Create an AI Gateway route in your Databricks workspace that points to your preferred model provider:
# Create a gateway route for Claude (via Anthropic)
databricks serving-endpoints create --json '{
"name": "ai-gateway",
"config": {
"served_entities": [{
"name": "claude-sonnet",
"external_model": {
"name": "claude-sonnet-4-20250514",
"provider": "anthropic",
"anthropic_config": {
"anthropic_api_key": "{{secrets/lakecode/anthropic-key}}"
}
}
}]
},
"ai_gateway": {
"usage_tracking_config": {
"enabled": true
},
"rate_limits": [{
"key": "user",
"renewal_period": "minute",
"calls": 20
}]
}
}'
Then point lakecode to the gateway in your AssistantSpec:
models:
gateway_endpoint: /serving-endpoints/ai-gateway
planner: claude-sonnet-4-20250514
sql: claude-sonnet-4-20250514
summarizer: claude-haiku-4-5-20251001
Databricks AI Gateway supports multiple model providers. Lakecode works with any provider that offers tool-use capable models:
Rate limits can be configured at multiple levels:
# In your AI Gateway configuration
"rate_limits": [
{
"key": "user",
"renewal_period": "minute",
"calls": 20
},
{
"key": "endpoint",
"renewal_period": "minute",
"calls": 200
}
]
Additionally, per-user hourly limits can be set in AssistantSpec:
models:
rate_limit: 100 # max requests per user per hour
When a user hits a rate limit, their workflow is paused (not terminated) and resumes automatically when the limit window resets.

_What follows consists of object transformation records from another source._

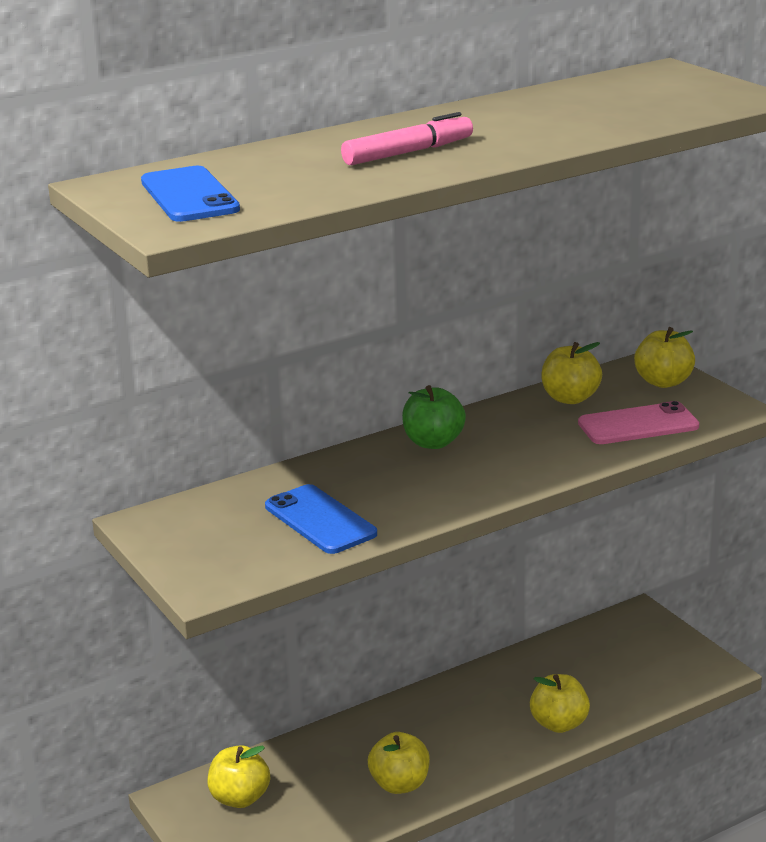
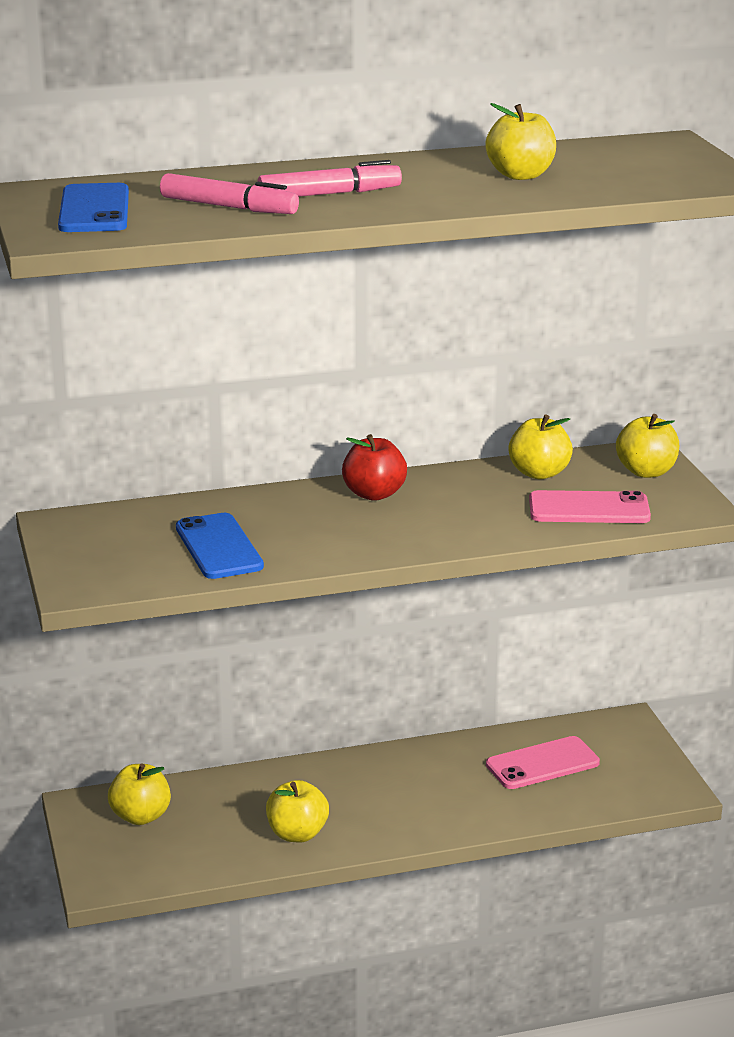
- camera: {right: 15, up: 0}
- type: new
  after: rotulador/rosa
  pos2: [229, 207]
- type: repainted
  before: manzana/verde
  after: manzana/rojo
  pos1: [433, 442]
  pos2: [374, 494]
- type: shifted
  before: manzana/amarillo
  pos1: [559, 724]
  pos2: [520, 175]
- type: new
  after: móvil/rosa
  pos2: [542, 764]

With usage tracking enabled, AI Gateway logs every request to Unity Catalog. You can query this data for cost analysis and usage patterns:
-- Total tokens by user this week
SELECT
request_metadata.user,
SUM(usage.prompt_tokens) AS prompt_tokens,
SUM(usage.completion_tokens) AS completion_tokens,
SUM(usage.total_tokens) AS total_tokens
FROM lakecode_state.gateway_logs
WHERE timestamp > current_date() - INTERVAL 7 DAYS
GROUP BY request_metadata.user
ORDER BY total_tokens DESC
Configure fallback models in case your primary model endpoint is unavailable:
models:
gateway_endpoint: /serving-endpoints/ai-gateway
planner: claude-sonnet-4-20250514
planner_fallback: gpt-4o
sql: claude-sonnet-4-20250514
sql_fallback: gpt-4o
summarizer: claude-haiku-4-5-20251001
summarizer_fallback: gpt-4o-mini
Fallback is automatic — if the primary model returns a 5xx or times out after 30 seconds, the request is retried against the fallback model.